American historian (1910–2003)

Frank Edward Manuel (September 12, 1910 – 2003) was an American historian, Kenan Professor of History, emeritus, at New York University and Alfred and Viola Hart University Professor, emeritus, at Brandeis University. He was known for his work on the idea of utopia. In 1980, he and his wife, Fritzie P. Manuel, won the Ralph Waldo Emerson Award for their book Utopian Thought in the Western World (1979). In 1983 they won the National Book Award for the paperback edition of the same work.

==Early life and family==
Manuel was born in Boston on September 12, 1910. He attended Harvard University, earning his A.B. in 1930, his M.A. in 1931, and his Ph.D. in 1933. He married Fritzie Prigohzy on October 6, 1936.

==Career==
Manuel taught at Harvard from 1935 to 1937, after which he had a number of short-term jobs and began to teach at Brandeis University, where he stayed until 1965, when he joined New York University. He returned to Brandeis in 1977. He was Kenan Professor of History, emeritus, at New York University and Alfred and Viola Hart University Professor, emeritus, at Brandeis University.

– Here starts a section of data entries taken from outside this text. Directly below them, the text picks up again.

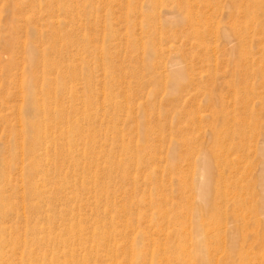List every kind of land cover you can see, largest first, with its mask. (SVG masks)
I'll use <instances>...</instances> for the list:
<instances>
[{"label": "rangeland", "instance_id": "1", "mask_svg": "<svg viewBox=\"0 0 264 264\" xmlns=\"http://www.w3.org/2000/svg\"><path fill=\"white\" fill-rule=\"evenodd\" d=\"M263 142L264 0H0V264H264Z\"/></svg>", "mask_w": 264, "mask_h": 264}, {"label": "bare ground", "instance_id": "2", "mask_svg": "<svg viewBox=\"0 0 264 264\" xmlns=\"http://www.w3.org/2000/svg\"><path fill=\"white\" fill-rule=\"evenodd\" d=\"M58 36V35H57ZM56 36V37H57ZM75 39V38H74ZM62 45V44H61ZM178 62V61H177ZM174 64V63H173ZM180 65V64H179ZM174 65H172V67H173ZM175 68V67H174ZM173 68V69H174ZM109 69V68H108ZM110 70V69H109ZM175 70V73L178 75V77H179V80H181V79H183V76H184V74H183V72H182V70L178 67V65H176V68L174 69ZM13 78V77H12ZM109 81H110V79H109ZM109 81H108V83H109ZM96 83V82H95ZM112 83H114V82H112ZM123 84V83H122ZM109 85H110V83H109ZM104 88V87H103ZM38 96V95H37ZM107 96H109V95H107ZM105 98H108V97H105ZM120 100V99H119ZM110 101V100H109ZM38 102V99L36 100H32V104L34 105V104H36ZM110 103V102H109ZM108 105V104H107ZM43 107V106H42ZM120 110V109H119ZM65 119V118H64ZM94 119V118H93ZM84 123V122H83ZM112 128V127H111ZM44 138V137H43ZM39 140V139H38ZM36 142H37V140H36ZM51 143V142H50ZM263 146H262V152H261V155H262V157H263V164H262V166H263V173H262V178H261V180L264 182V142H263V144H262ZM42 152V151H41ZM67 153V152H66ZM68 154V153H67ZM61 155V154H60ZM207 157V156H206ZM205 159V158H204ZM85 160V159H84ZM31 161V160H30ZM205 161V160H204ZM205 163V162H204ZM67 164V163H66ZM38 165V164H37ZM36 165V166H37ZM70 165V164H69ZM231 165V164H230ZM35 166V165H34ZM232 166H234L233 164H232ZM153 167V166H152ZM42 168V167H41ZM36 170H37V168H36ZM126 171V170H125ZM203 171L205 172V170H204V168H203ZM208 171V170H207ZM93 172V171H92ZM79 173V172H78ZM109 173V172H108ZM142 173V172H141ZM205 174V173H204ZM223 174V173H222ZM224 180V179H223ZM33 181V180H32ZM201 185H202V182H201ZM200 188H201V186H200ZM263 188V187H262ZM200 190V189H199ZM209 191H211V189L209 188H207V184L205 185L204 184V186L201 188V196L203 197V198H206L207 196H208V194H209ZM200 193V192H199ZM100 194V193H99ZM200 197V196H199ZM209 197V196H208ZM209 201V200H208ZM263 204H264V193H263ZM165 213V212H164ZM218 223H220V221L219 222H217V224ZM200 228L201 229H204L205 228V226H206V224L204 223V222H201L200 224ZM220 225V224H219ZM213 227H215V224H214V226ZM221 227L219 226L218 227V230L220 229ZM217 229V228H216ZM104 237V236H103ZM79 238V237H78ZM201 239V238H200ZM199 249H200V256L201 257H199L200 258V260H201V262L202 263H207V261H209V262H215V255H213V254H209V255H202V251L203 250H205V248H206V246H205V244L204 243H200L199 244ZM86 251V250H85ZM116 253V252H115ZM218 262V261H217Z\"/></svg>", "mask_w": 264, "mask_h": 264}]
</instances>
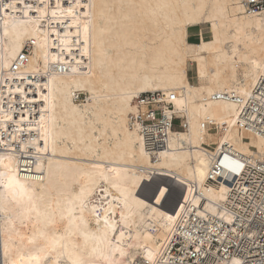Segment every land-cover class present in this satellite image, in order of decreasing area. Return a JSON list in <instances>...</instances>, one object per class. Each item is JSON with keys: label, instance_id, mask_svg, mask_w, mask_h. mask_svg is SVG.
Segmentation results:
<instances>
[{"label": "bare ground", "instance_id": "bare-ground-1", "mask_svg": "<svg viewBox=\"0 0 264 264\" xmlns=\"http://www.w3.org/2000/svg\"><path fill=\"white\" fill-rule=\"evenodd\" d=\"M246 8V0H0V158L32 194L13 200L0 188L3 264L5 242L8 264H44L57 237L84 246L85 224L100 235L97 216L129 253L116 260L174 264L167 245L189 236L181 226L191 214L227 217L219 206L233 189L208 184L211 167L232 177L245 165L232 154L264 161V136L239 123L264 75V18ZM156 91L174 95L163 109L185 129H172L153 155L130 117L137 98ZM233 162L243 167L233 171ZM157 186L169 189L159 205Z\"/></svg>", "mask_w": 264, "mask_h": 264}, {"label": "built area", "instance_id": "built-area-1", "mask_svg": "<svg viewBox=\"0 0 264 264\" xmlns=\"http://www.w3.org/2000/svg\"><path fill=\"white\" fill-rule=\"evenodd\" d=\"M247 7L259 12L264 5L257 0L255 9L248 4ZM167 99L160 91L141 94L137 98L140 109L130 117L131 123L140 127L153 155L168 148L172 129H185L181 118L164 112L163 105L171 106L169 102L174 95ZM239 117L241 129L264 136V75L246 98ZM232 156L245 164L240 174L229 177L217 163L211 167L207 179L208 184L225 183L233 189L228 201L219 206L227 217L208 211L204 215L191 214L188 224L181 226L189 236L178 233L167 245L166 252L174 264H234V259L239 264H264V161ZM0 264H3L1 248Z\"/></svg>", "mask_w": 264, "mask_h": 264}, {"label": "snow or ice", "instance_id": "snow-or-ice-1", "mask_svg": "<svg viewBox=\"0 0 264 264\" xmlns=\"http://www.w3.org/2000/svg\"><path fill=\"white\" fill-rule=\"evenodd\" d=\"M246 3L249 5L251 9H255L257 0H246ZM261 5H264V0H259ZM245 13L249 15H259L261 18H264V7L260 9L259 12L256 11H249L248 8L244 9ZM71 13V9L69 10ZM55 15V13H53ZM87 31V29H86ZM144 89H135V94H139ZM132 98V94H129V99ZM227 159V158H226ZM3 158H0V166H2L5 170L0 171V188H2L5 192L10 193L12 199H17V196L23 198L27 196L29 200L32 199V194L30 193L29 189L21 183L20 178L18 177L17 173L14 172L8 165L2 163ZM235 167L233 171L237 170L238 168L243 167L242 164L238 162H233ZM105 197L108 193L104 192ZM120 195H124V193H120ZM169 195V189L167 187H160L157 186L156 189L153 191V195L151 198L155 199L157 205H159L160 201L166 198ZM80 204H81V211H83L85 202L87 200V193L81 189L80 193ZM143 203V202H139ZM144 207H149L148 205H144ZM155 211V209H153ZM169 220L172 217H168ZM97 229L100 231V235L97 237L93 234L91 237L87 234L86 229L87 225L83 226L84 230L81 234L84 235L85 244L84 246H79L74 243H71L70 240H67L64 244H61V240H65V237H57L54 238L51 243V248L47 251L46 256L44 257V264H125L124 260H116L114 258V254L118 253L120 257L127 258L129 253L124 251L123 248L119 246V243L116 245H112L110 243V237L108 235L109 230L116 231L114 225L109 222V219L106 217L103 220L97 216L96 217ZM103 224V230L101 231L100 226ZM70 222V227H71ZM74 233L72 231L68 232V236L71 237ZM121 238H123V232H121ZM98 241L96 246L92 247L91 249L88 248V241L89 240ZM101 245H105V247H101ZM132 247V245H129ZM4 264H8V246L7 242L4 245ZM152 259L151 253L148 254V260ZM127 264H136L134 260H127ZM236 264H239L237 261Z\"/></svg>", "mask_w": 264, "mask_h": 264}, {"label": "rangeland", "instance_id": "rangeland-1", "mask_svg": "<svg viewBox=\"0 0 264 264\" xmlns=\"http://www.w3.org/2000/svg\"><path fill=\"white\" fill-rule=\"evenodd\" d=\"M199 31V28L198 27H196V28H193V29H190V35H191V37H189V40L190 41H194V40H196V39H194V34L196 33V32H198ZM204 33H205V38H209V33H208V31L205 29L204 30ZM190 71H191V75H193V70H192V68L190 69ZM80 99H85V94H80Z\"/></svg>", "mask_w": 264, "mask_h": 264}, {"label": "crops", "instance_id": "crops-1", "mask_svg": "<svg viewBox=\"0 0 264 264\" xmlns=\"http://www.w3.org/2000/svg\"><path fill=\"white\" fill-rule=\"evenodd\" d=\"M189 37H191V35H189ZM194 39H196V40H194V41H192V42H196V41H198V32H196L195 34H194Z\"/></svg>", "mask_w": 264, "mask_h": 264}]
</instances>
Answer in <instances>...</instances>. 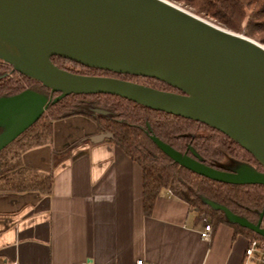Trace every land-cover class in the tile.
Segmentation results:
<instances>
[{
	"label": "water",
	"instance_id": "obj_1",
	"mask_svg": "<svg viewBox=\"0 0 264 264\" xmlns=\"http://www.w3.org/2000/svg\"><path fill=\"white\" fill-rule=\"evenodd\" d=\"M55 55L84 66L151 76L182 92L76 73L54 64ZM0 58L51 90L46 94L26 88L0 96V150L36 122L50 103L72 92H104L211 125L264 167V44L177 2L0 0ZM92 110L109 113L99 107ZM151 139L176 162L206 177L264 183V171L250 162L231 157L209 166L193 148L190 155L155 134ZM201 199L222 210L229 222L264 236V208L253 223L213 199Z\"/></svg>",
	"mask_w": 264,
	"mask_h": 264
},
{
	"label": "crops",
	"instance_id": "obj_2",
	"mask_svg": "<svg viewBox=\"0 0 264 264\" xmlns=\"http://www.w3.org/2000/svg\"><path fill=\"white\" fill-rule=\"evenodd\" d=\"M52 127L22 156L52 173V192L0 191V264H242L250 237L227 221L204 239L205 217L170 189L147 215L143 170L92 118Z\"/></svg>",
	"mask_w": 264,
	"mask_h": 264
},
{
	"label": "trees",
	"instance_id": "obj_3",
	"mask_svg": "<svg viewBox=\"0 0 264 264\" xmlns=\"http://www.w3.org/2000/svg\"><path fill=\"white\" fill-rule=\"evenodd\" d=\"M179 2L196 14L207 17L235 32L253 37L264 44V0H171ZM52 61L61 68L74 63L82 67L80 73H98L119 77L150 85L157 89L182 92L165 81L151 76H139L113 72L81 65L60 55ZM0 96H10L32 88L50 94L51 90L42 82L16 70L10 73L9 65L0 59ZM59 91L53 92L55 97ZM93 107L109 110L96 113ZM81 114L92 118L100 132L109 134V139L120 145L127 155L136 160L143 170V201L145 213L149 215L159 193L167 188L180 199L187 201L203 217L210 216L213 225L227 222L225 213L206 204L201 196L213 199L253 223H257L264 208V183H229L206 177L176 162L163 152L151 139L155 134L177 151L193 155L191 148L203 157L207 165L217 166L227 158H236L252 163L264 171L251 152L218 129L196 119L174 115L146 107L134 100L110 93H71L56 103H50L42 116L27 127V130L0 150V191L52 192L53 175L26 165L22 158L28 149L52 141V121ZM1 131V128H0ZM229 222V221H228ZM231 223V222H230ZM248 237L263 238L251 228L231 223ZM264 227V217L261 222Z\"/></svg>",
	"mask_w": 264,
	"mask_h": 264
},
{
	"label": "built area",
	"instance_id": "obj_4",
	"mask_svg": "<svg viewBox=\"0 0 264 264\" xmlns=\"http://www.w3.org/2000/svg\"><path fill=\"white\" fill-rule=\"evenodd\" d=\"M213 225L209 217H205L201 228V236L204 239H211L213 234ZM136 264H145L142 259H137ZM14 264H19L18 262ZM79 264H95L92 261H83ZM153 264V263H152ZM242 264H264V239L250 237L243 254Z\"/></svg>",
	"mask_w": 264,
	"mask_h": 264
},
{
	"label": "flooded vegetation",
	"instance_id": "obj_5",
	"mask_svg": "<svg viewBox=\"0 0 264 264\" xmlns=\"http://www.w3.org/2000/svg\"><path fill=\"white\" fill-rule=\"evenodd\" d=\"M1 59V58H0ZM2 60V59H1ZM5 62V61H4ZM0 64H1V62H0ZM8 64V63H7ZM9 65V67L11 68L10 69V71H9V73L12 71V70H15V69H13L12 68V66H11V64H8ZM68 66V68H65V69H67V70H72V71H74V72H76V73H80L78 70H80V69H82V67L81 66H79V65H76V64H74V63H71V64H68L67 65ZM17 71V70H16ZM19 72V71H18ZM80 74H84V75H86V74H91V75H98V76H101V75H106V74H98V73H80ZM107 76H110V75H107ZM112 77H114V76H112ZM116 78H117V76H116Z\"/></svg>",
	"mask_w": 264,
	"mask_h": 264
},
{
	"label": "rangeland",
	"instance_id": "obj_6",
	"mask_svg": "<svg viewBox=\"0 0 264 264\" xmlns=\"http://www.w3.org/2000/svg\"><path fill=\"white\" fill-rule=\"evenodd\" d=\"M177 3H179V2H177ZM179 4H180V3H179ZM180 5H181V4H180ZM187 9H188V8H187ZM188 10H191V9H188ZM209 19H210V18H209ZM211 20H212V19H211ZM214 22H215V21H214ZM241 33H242V32H241ZM252 38H253V37H252ZM254 39H255V38H254ZM257 41H258V40H257ZM229 159H230V158L225 159L224 163H225V162H228ZM208 217H209V219H210V216H208ZM210 220H211V219H210Z\"/></svg>",
	"mask_w": 264,
	"mask_h": 264
}]
</instances>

Manuel was known for his work on the history of the idea of Utopias. In 1980, he and Fritzie won the Ralph Waldo Emerson Award for their book Utopian Thought in the Western World (1979), which the Times Higher Education Supplement described as "the starting point for all Utopian scholarship". In 1983 they won the National Book Award for the paperback edition of the same work.

==Selected publications==
- The Age of Reason. 1951.
- The New World of Saint-Simon.1956.
- The Eighteenth Century Confronts the Gods. 1959.
- The Prophets of Paris. 1962.
- Isaac Newton: Historian. Harvard University Press, 1963.
- Shapes of Philosophical History. 1965.
- A Portrait of Isaac Newton. Harvard University Press, 1968.
- The Religion of Isaac Newton. Clarendon Press, 1977
- Utopian Thought in the Western World, with Fritzie P. Manuel. Basil Blackwell, Oxford, 1979. ISBN 063112361X.
- The Changing of the Gods. 1983.
- The Broken Staff: Judaism Through Christian Eyes. 1992.
- A Requiem for Karl Marx. Harvard University Press, 1995.
- James Bowdoin and the Patriot Philosophers, with Fritzie P. Manuel. 2004.